18. Il ne ressort pas des pièces du dossier, eu égard à la faible durée de présence en France de l’intéressé, à son absence totale de liens sur le territoire et au trouble que son comportement cause à l’ordre public, que le préfet aurait entaché sa décision d’une erreur d’appréciation en fixant à trois années la durée de l’interdiction de circulation prononcée à l’encontre de M. D.
19. Il résulte de tout ce qui précède que le requérant n’est pas fondé à solliciter l’annulation de l’arrêté du 3 juin 2025 par lequel le préfet de la Côte-d’Or lui a fait obligation de quitter le territoire français, a refusé de lui accorder un délai de départ volontaire, a fixé le pays à destination duquel il est susceptible d’être éloigné d’office et a prononcé à son encontre une interdiction de circulation sur le territoire français d’une durée de trois ans. Il n’est pas davantage fondé à demander l’annulation de l’arrêté du 6 juin 2025 portant assignation à résidence, à l’encontre duquel n’est d’ailleurs soulevé aucun moyen. Par voie de conséquence, les conclusions tendant à ce qu’il soit enjoint au préfet de la Côte-d’Or de procéder à un nouvel examen de sa situation ne pourront qu’être rejetées.

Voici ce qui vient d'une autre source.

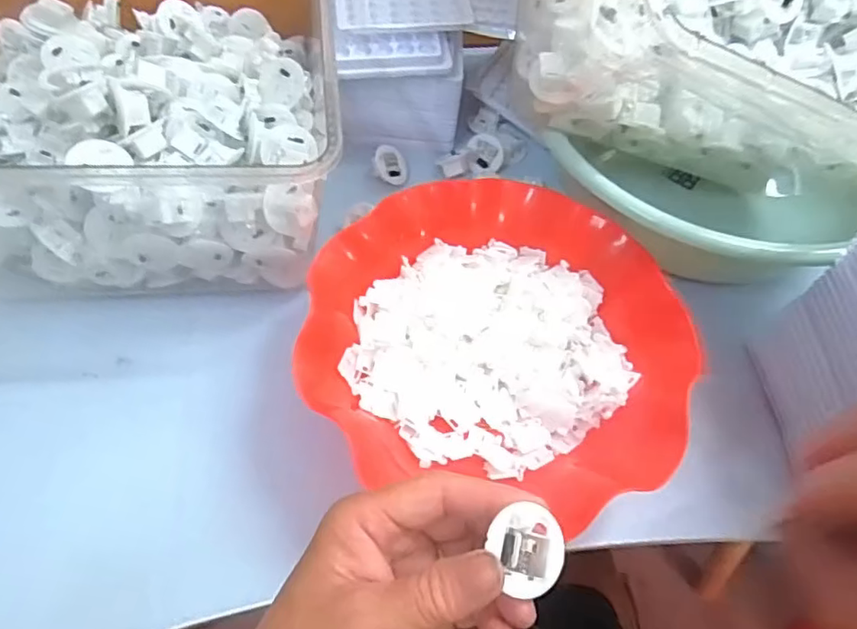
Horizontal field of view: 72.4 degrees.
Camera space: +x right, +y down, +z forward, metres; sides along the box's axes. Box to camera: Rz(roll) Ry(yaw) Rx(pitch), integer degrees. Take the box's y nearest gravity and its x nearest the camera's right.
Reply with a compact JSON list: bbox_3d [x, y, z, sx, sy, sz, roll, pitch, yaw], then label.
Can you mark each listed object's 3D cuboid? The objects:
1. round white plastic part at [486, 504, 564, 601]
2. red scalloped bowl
[{"bbox_3d":[0.038,0.088,0.222,0.030,0.008,0.030,6,74,-20],"label":"round white plastic part"},{"bbox_3d":[0.042,0.013,0.370,0.231,0.057,0.198,9,60,1],"label":"red scalloped bowl"}]

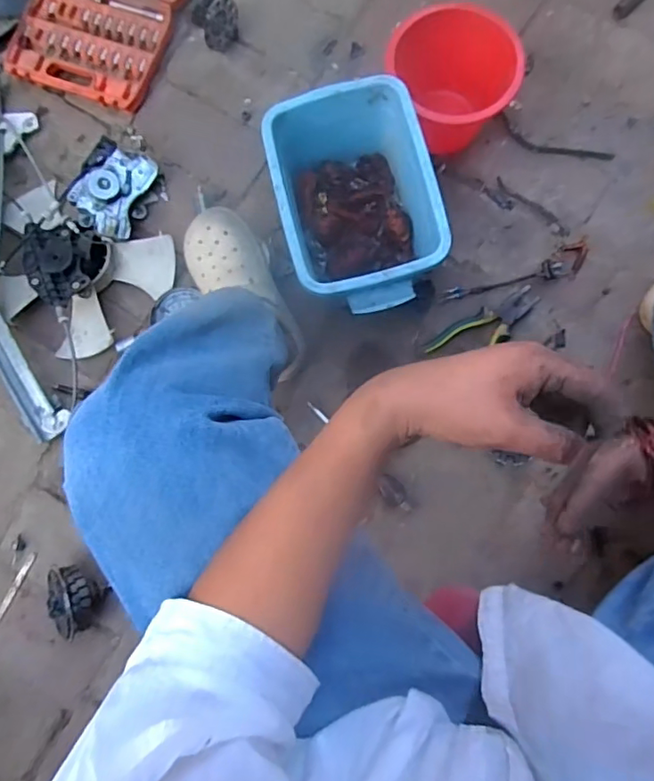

Sur les frais liés au litige :
20. Les dispositions de l’article L. 761-1 du code de justice administrative et de l’article 37 de la loi du 10 juillet 1991 relative à l’aide juridique font obstacle à ce que soit mise à la charge de l’Etat, qui n’est pas, dans la présente instance, la partie perdante, la somme demandée par le conseil de M. D au titre des frais exposés et non compris dans les dépens. Par ailleurs, le préfet de la Côte-d’Or, qui n’a pas eu recours au ministère d’avocat et ne justifie pas avoir exposé des frais spécifiques à l’occasion de l’instance, n’est pas fondé à demander à ce qu’une somme quelconque soit mise à la charge du requérant au titre de l’article L. 761-1 du code de justice administrative.
D E C I D E :
Article 1er : M. D est admis au bénéfice de l’aide juridictionnelle provisoire.
Article 2 : Le surplus des conclusions de la requête est rejeté.
Article 3 : Les conclusions présentées par le préfet de la Côte-d’Or au titre de l’article L. 761-1 du code de justice administrative sont rejetées.
Article 4 : Le présent jugement sera notifié à M. C D, au préfet de la Côte-d’Or et à Me Balima.
Copie en sera adressée au ministre d’Etat, ministre de l’intérieur et au bureau d’aide juridictionnelle près le tribunal judiciaire de Dijon.
Rendu public par mise à disposition au greffe le 27 juin 2025.
La magistrate désignée,
N. AchLa greffière,
L. Lelong
La République mande et ordonne au préfet de la Côte-d’Or en ce qui le concerne ou à tous commissaires de justice à ce requis en ce qui concerne les voies de droit commun, contre les parties privées, de pourvoir à l’exécution du présent jugement.